Masalah muncul, ketika tak ada pakem yang sempurna dalam makna "menjaga" tersebut. Hal yang berlaku umum, tak bisa diterapkan pada kasus-kasus khusus. Atau sebaliknya.Â
Mungkin saja berlaku tepat pada satu orang, akan berbeda pada yang lain. Atau, niatnya menjaga amanah, ternyata berujung musibah?
Kedua, Anak adalah Investasi
Sebagian orangtua, tak hanya menganggap anak sebagai amanah. Namun juga sebagai investasi masa depan. Baik untuk anak itu sendiri, atau bagi orangtua.
Akhirnya, orangtua ada yang "memaksakan diri", melakukan apapun. Agar anak berhasil. Bahkan di luar kendali atau kemampuan diri. Entah ranah edukasi atau berupa materi. Kalimat paling umum terdengar adalah, "Demi anak!"
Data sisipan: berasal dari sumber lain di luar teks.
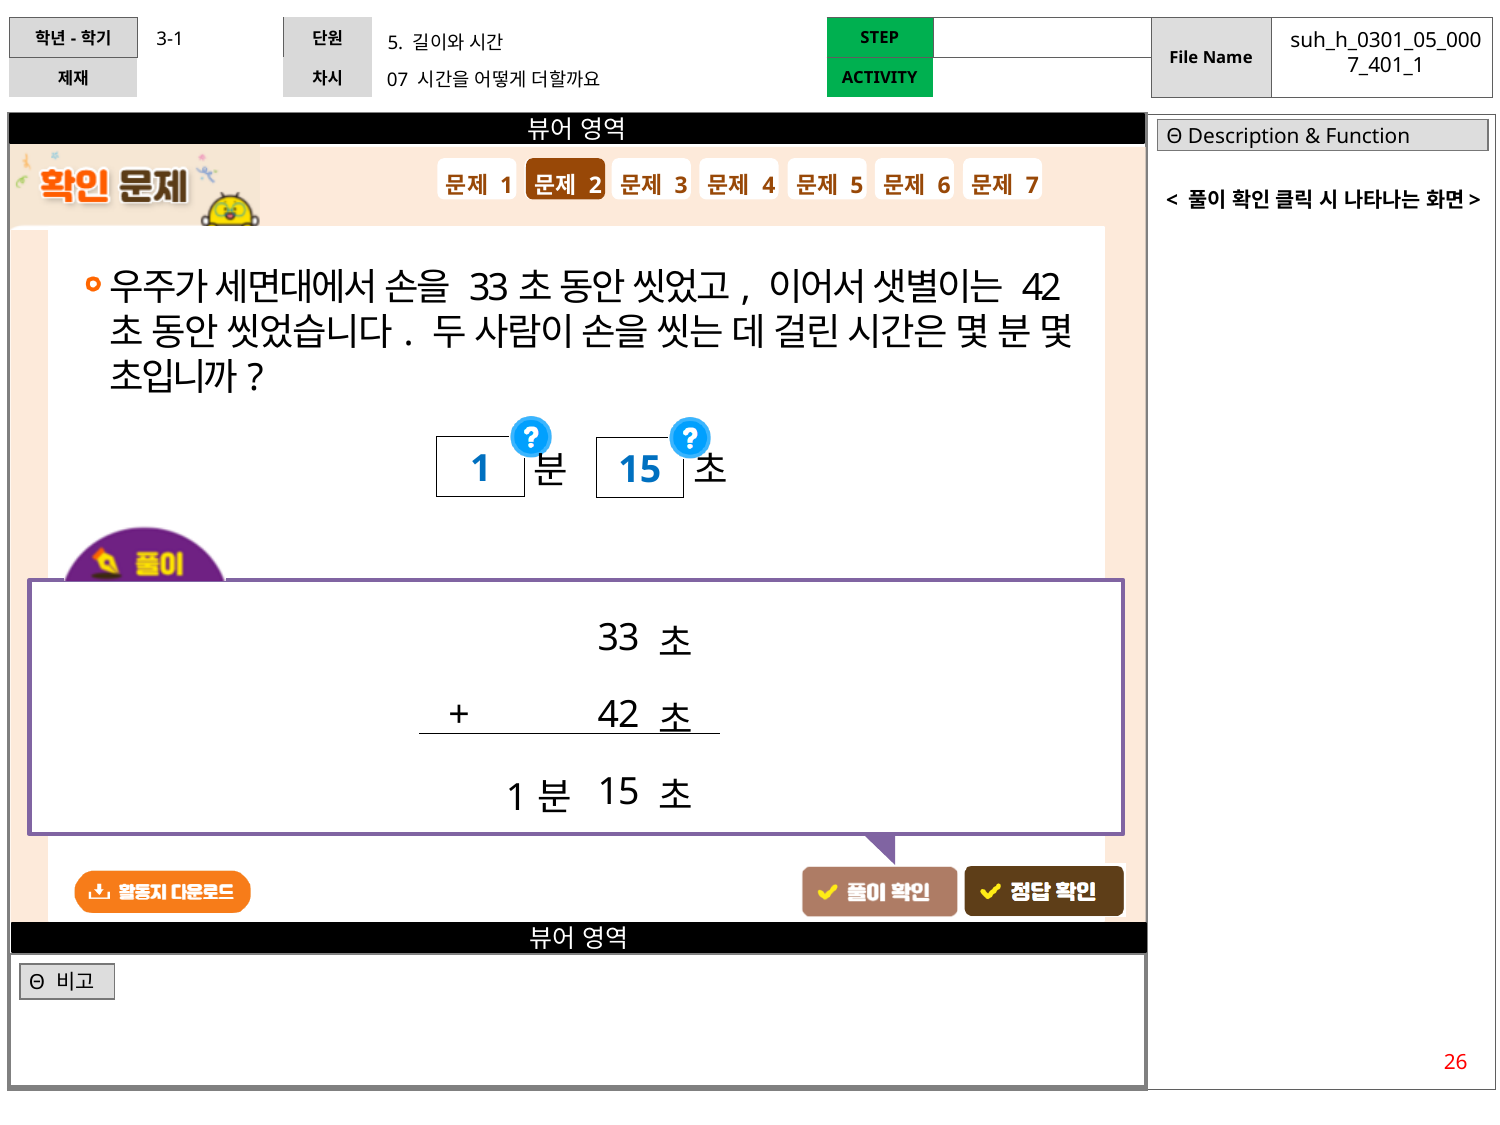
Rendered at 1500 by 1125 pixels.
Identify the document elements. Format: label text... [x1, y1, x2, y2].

Masalah muncul, ketika ternyata hal yang sudah dilakukan, tak sebanding dengan apa yang didapatkan. Beragam usaha, ternyata tak sesuai harapan.
Jika itu yang terjadi. Orangtua merasa kecewa, anak pun akan kecewa dengan diri sendiri. Maka, interaksi antara anak dan orangtua akan terasa hampa, juga nirmakna.
Ketiga, Anak Wujud Ambisi dan Gengsi
Pernah lihat ajang lomba peragaan busana anak TK? Coba bandingkan wajah dan perilaku anak serta orangtua.
Terkadang, anak tak tahu apa yang mereka lakukan di atas panggung. Yang mereka mengerti, mereka didandani, dan diminta berjalan lenggak-lenggok, sesekali berputar, dan ajukan senyuman.
Bagaimana dengan tingkah orangtua? Mereka menjadi sosok paling sibuk! Sejak dari rumah hingga di belakang atau di bawah panggung! Menirukan gaya, berteriak atau apapun itu!